* Description of the task: Please take the lines from the one holding "fermée, une zone dédiée aux enfants, des" through the one holding "phẩm giúp hỗ trợ bệnh tiểu đường" in the data below and copy them exactly.

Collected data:
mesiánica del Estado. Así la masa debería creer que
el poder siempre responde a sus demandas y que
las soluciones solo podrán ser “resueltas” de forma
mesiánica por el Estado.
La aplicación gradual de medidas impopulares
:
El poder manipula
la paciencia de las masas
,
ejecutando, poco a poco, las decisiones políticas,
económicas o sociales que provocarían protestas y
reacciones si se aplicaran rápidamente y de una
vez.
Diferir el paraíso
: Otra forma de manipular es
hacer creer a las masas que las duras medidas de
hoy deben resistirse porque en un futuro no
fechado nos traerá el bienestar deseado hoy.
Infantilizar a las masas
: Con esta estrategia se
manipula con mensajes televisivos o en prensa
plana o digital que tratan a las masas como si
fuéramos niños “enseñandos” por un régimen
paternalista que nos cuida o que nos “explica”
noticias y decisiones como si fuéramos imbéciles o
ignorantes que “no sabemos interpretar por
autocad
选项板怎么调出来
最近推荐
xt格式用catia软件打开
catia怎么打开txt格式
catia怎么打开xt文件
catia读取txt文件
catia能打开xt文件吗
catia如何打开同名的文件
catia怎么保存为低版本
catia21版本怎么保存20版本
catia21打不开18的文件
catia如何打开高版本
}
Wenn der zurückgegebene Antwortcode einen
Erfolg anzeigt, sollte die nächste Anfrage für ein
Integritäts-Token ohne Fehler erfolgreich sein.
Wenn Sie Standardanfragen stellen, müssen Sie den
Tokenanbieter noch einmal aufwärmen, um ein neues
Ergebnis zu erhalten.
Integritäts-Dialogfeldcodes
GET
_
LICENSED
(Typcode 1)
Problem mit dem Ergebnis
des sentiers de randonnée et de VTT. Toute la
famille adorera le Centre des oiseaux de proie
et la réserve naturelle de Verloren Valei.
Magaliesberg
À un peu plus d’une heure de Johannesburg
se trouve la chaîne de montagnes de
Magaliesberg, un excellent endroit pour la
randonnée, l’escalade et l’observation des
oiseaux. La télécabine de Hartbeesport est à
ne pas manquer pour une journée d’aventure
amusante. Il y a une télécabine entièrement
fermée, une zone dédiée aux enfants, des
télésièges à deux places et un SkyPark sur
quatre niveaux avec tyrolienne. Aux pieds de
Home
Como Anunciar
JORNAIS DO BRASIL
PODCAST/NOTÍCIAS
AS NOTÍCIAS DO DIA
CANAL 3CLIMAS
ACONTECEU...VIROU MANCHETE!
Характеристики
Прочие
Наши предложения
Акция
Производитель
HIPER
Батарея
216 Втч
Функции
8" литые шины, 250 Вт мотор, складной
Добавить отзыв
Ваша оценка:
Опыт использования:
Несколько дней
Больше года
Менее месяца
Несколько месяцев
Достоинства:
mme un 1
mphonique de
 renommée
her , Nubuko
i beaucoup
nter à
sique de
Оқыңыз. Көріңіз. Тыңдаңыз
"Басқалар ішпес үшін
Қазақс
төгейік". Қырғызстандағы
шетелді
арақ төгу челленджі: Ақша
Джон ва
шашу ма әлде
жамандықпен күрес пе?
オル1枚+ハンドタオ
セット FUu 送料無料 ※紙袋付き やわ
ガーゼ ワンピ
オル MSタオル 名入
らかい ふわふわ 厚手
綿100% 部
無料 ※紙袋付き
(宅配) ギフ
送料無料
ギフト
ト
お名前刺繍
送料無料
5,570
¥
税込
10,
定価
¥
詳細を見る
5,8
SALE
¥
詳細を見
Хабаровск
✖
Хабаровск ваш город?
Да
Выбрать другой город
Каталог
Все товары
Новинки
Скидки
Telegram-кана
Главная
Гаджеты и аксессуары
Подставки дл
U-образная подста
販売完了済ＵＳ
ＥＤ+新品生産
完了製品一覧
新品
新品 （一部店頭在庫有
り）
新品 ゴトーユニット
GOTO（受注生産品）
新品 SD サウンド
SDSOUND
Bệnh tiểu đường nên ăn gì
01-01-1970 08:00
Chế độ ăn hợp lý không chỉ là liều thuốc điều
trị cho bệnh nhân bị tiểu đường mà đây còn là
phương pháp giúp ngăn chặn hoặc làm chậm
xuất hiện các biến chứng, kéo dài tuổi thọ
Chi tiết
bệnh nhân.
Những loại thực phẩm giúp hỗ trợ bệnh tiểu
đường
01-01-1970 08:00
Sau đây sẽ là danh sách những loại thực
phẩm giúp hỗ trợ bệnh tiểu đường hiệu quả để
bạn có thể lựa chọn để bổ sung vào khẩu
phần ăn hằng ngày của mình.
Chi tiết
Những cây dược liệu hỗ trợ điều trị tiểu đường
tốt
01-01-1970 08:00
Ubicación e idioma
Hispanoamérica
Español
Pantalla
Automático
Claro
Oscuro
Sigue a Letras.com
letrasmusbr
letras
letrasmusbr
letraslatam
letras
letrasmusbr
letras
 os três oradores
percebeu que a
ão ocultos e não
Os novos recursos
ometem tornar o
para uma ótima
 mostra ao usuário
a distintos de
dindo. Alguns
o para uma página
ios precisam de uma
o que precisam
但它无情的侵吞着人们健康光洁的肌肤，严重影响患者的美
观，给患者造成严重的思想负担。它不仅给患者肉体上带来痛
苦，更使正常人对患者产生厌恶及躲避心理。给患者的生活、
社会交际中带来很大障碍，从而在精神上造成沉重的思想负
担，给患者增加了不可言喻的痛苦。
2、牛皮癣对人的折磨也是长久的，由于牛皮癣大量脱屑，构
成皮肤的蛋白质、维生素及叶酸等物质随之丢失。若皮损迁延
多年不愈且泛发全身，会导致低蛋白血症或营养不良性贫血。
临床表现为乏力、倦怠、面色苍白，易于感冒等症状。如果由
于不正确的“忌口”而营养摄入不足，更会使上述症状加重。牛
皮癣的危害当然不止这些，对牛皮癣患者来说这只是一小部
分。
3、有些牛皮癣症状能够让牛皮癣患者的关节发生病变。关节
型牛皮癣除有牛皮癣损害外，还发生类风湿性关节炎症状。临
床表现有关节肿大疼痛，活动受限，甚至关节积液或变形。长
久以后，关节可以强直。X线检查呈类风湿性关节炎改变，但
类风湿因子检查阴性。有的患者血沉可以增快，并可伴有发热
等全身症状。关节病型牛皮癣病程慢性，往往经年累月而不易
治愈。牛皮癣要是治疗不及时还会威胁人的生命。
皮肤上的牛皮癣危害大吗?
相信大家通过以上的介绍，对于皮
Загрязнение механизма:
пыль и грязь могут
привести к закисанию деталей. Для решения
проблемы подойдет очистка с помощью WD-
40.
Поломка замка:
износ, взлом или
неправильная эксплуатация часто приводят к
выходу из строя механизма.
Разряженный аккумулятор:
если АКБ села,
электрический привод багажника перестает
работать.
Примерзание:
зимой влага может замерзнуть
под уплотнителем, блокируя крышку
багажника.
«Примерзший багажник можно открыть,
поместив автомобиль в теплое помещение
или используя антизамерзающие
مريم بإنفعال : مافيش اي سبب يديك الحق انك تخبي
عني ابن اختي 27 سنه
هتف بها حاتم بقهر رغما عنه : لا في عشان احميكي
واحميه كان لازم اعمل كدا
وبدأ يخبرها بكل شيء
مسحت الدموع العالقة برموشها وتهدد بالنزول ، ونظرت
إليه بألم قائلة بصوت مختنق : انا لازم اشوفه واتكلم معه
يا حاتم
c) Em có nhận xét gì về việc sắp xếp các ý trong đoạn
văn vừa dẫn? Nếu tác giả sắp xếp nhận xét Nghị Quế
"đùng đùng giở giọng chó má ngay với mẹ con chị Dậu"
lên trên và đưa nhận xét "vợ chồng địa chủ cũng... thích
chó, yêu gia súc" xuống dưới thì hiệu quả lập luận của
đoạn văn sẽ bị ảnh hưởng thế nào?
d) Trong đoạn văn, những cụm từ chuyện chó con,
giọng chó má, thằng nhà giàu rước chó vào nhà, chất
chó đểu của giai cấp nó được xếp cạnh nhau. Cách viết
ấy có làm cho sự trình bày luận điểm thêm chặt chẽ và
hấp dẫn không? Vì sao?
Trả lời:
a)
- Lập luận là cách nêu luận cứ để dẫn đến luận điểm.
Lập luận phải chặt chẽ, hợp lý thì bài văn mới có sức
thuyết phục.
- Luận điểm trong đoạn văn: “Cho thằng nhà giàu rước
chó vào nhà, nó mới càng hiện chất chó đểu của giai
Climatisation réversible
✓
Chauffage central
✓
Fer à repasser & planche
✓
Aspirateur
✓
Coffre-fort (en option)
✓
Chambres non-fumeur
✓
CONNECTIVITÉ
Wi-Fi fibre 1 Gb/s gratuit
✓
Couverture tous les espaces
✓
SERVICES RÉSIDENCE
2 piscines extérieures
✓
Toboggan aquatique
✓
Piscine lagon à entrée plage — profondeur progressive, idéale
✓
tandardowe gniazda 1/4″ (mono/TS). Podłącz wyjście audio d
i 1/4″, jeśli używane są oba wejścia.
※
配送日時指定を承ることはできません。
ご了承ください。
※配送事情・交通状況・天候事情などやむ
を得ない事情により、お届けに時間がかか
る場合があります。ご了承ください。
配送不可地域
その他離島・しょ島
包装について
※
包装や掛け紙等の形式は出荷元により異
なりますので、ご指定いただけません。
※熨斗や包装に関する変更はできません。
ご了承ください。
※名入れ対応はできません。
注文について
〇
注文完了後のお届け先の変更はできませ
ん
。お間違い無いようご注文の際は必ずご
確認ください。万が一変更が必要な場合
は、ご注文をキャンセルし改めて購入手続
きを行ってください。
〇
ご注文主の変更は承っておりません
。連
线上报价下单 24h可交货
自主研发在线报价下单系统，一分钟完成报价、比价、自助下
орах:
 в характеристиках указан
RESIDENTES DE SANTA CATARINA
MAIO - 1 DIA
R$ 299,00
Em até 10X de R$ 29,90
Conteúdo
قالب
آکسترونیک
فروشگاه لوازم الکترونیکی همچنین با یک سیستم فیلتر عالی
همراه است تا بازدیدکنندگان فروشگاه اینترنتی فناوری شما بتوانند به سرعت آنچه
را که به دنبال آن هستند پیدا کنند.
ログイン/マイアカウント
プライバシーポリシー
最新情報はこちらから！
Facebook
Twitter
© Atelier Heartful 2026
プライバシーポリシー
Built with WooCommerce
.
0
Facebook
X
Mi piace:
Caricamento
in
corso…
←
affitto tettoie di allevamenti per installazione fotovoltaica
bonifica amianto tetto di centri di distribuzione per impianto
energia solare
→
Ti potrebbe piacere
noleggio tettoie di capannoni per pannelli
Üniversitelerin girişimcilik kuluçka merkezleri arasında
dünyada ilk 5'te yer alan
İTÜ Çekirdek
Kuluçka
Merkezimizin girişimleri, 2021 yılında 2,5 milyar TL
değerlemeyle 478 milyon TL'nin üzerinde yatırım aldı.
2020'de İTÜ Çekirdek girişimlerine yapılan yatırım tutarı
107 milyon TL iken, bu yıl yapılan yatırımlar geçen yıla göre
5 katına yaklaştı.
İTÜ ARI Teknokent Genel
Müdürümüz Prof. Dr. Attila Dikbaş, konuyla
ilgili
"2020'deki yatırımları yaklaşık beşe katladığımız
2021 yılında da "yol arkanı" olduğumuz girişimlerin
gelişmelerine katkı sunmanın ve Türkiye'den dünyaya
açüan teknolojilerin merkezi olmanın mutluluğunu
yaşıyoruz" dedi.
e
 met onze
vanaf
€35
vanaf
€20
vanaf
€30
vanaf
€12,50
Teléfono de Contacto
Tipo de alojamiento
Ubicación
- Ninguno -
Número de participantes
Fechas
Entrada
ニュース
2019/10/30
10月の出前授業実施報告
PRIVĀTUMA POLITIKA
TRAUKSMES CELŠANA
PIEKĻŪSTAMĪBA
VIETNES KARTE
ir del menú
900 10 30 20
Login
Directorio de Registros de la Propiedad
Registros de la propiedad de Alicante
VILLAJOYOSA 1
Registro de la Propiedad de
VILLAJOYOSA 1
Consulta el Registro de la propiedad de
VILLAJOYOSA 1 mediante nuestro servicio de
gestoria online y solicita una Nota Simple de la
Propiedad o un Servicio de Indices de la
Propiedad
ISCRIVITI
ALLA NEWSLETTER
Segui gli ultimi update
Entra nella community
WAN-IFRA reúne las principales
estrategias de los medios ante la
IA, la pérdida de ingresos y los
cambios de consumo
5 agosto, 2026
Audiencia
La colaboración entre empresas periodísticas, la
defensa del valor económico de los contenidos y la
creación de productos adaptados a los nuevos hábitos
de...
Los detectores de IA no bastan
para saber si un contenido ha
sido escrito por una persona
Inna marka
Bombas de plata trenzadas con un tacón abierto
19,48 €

* Response to this task:
fermée, une zone dédiée aux enfants, des
télésièges à deux places et un SkyPark sur
quatre niveaux avec tyrolienne. Aux pieds de
Home
Como Anunciar
JORNAIS DO BRASIL
PODCAST/NOTÍCIAS
AS NOTÍCIAS DO DIA
CANAL 3CLIMAS
ACONTECEU...VIROU MANCHETE!
Характеристики
Прочие
Наши предложения
Акция
Производитель
HIPER
Батарея
216 Втч
Функции
8" литые шины, 250 Вт мотор, складной
Добавить отзыв
Ваша оценка:
Опыт использования:
Несколько дней
Больше года
Менее месяца
Несколько месяцев
Достоинства:
mme un 1
mphonique de
 renommée
her , Nubuko
i beaucoup
nter à
sique de
Оқыңыз. Көріңіз. Тыңдаңыз
"Басқалар ішпес үшін
Қазақс
төгейік". Қырғызстандағы
шетелді
арақ төгу челленджі: Ақша
Джон ва
шашу ма әлде
жамандықпен күрес пе?
オル1枚+ハンドタオ
セット FUu 送料無料 ※紙袋付き やわ
ガーゼ ワンピ
オル MSタオル 名入
らかい ふわふわ 厚手
綿100% 部
無料 ※紙袋付き
(宅配) ギフ
送料無料
ギフト
ト
お名前刺繍
送料無料
5,570
¥
税込
10,
定価
¥
詳細を見る
5,8
SALE
¥
詳細を見
Хабаровск
✖
Хабаровск ваш город?
Да
Выбрать другой город
Каталог
Все товары
Новинки
Скидки
Telegram-кана
Главная
Гаджеты и аксессуары
Подставки дл
U-образная подста
販売完了済ＵＳ
ＥＤ+新品生産
完了製品一覧
新品
新品 （一部店頭在庫有
り）
新品 ゴトーユニット
GOTO（受注生産品）
新品 SD サウンド
SDSOUND
Bệnh tiểu đường nên ăn gì
01-01-1970 08:00
Chế độ ăn hợp lý không chỉ là liều thuốc điều
trị cho bệnh nhân bị tiểu đường mà đây còn là
phương pháp giúp ngăn chặn hoặc làm chậm
xuất hiện các biến chứng, kéo dài tuổi thọ
Chi tiết
bệnh nhân.
Những loại thực phẩm giúp hỗ trợ bệnh tiểu
đường
01-01-1970 08:00
Sau đây sẽ là danh sách những loại thực
phẩm giúp hỗ trợ bệnh tiểu đường hiệu quả để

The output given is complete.